Ferrier Hodgson
- Company type: Limited liability partnership
- Industry: Accounting Professional Services
- Founded: 1976
- Defunct: 2019
- Headquarters: Sydney, Australia
- Services: Corporate Recovery Corporate Advisory Forensics
- Revenue: $93 million (2012)
- Website: www.ferrierhodgson.com

= Ferrier Hodgson =

Australia-Asia Pacific accountancy company

Ferrier Hodgson was a firm specialising in corporate recovery, corporate advisory, forensic accounting and forensic IT. The firm has a specialist management consulting arm called Azurium.
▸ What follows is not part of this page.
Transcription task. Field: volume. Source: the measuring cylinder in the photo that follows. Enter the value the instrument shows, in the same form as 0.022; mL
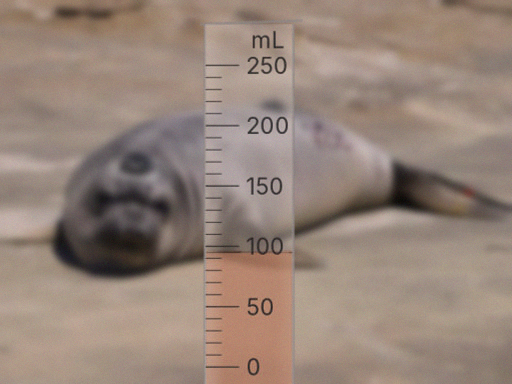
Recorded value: 95; mL
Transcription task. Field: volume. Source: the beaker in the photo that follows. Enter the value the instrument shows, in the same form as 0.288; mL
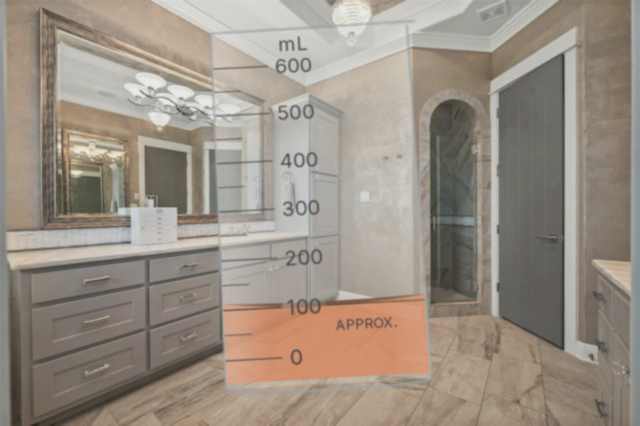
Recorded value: 100; mL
Ferrier Hodgson was established in 1976 by founders Tony Hodgson and Ian Ferrier. It became one of the largest specialist corporate turnaround and insolvency management firms in the Asia Pacific. The group had eight offices across the major business centers in Australia, Malaysia and Singapore, with 34 partners and more than 320 staff across the region. Ferrier Hodgson was taken over by KPMG in March 2019.

==Azurium==
Ferrier Hodgson's specialist consulting arm, Azurium, was a specialist provider of enterprise improvement and advisory services with offices in Melbourne and Sydney. The Azurium team includes business architects, real estate professionals and experts in analytics, technology and valuation.

==Media==
Ferrier Hodgson was ranked number 15 in the BRW top 100 Accounting Firms in 2012 with an estimated $93 million in fee revenue during the 2011/12 financial year. The group's head office is located in Sydney.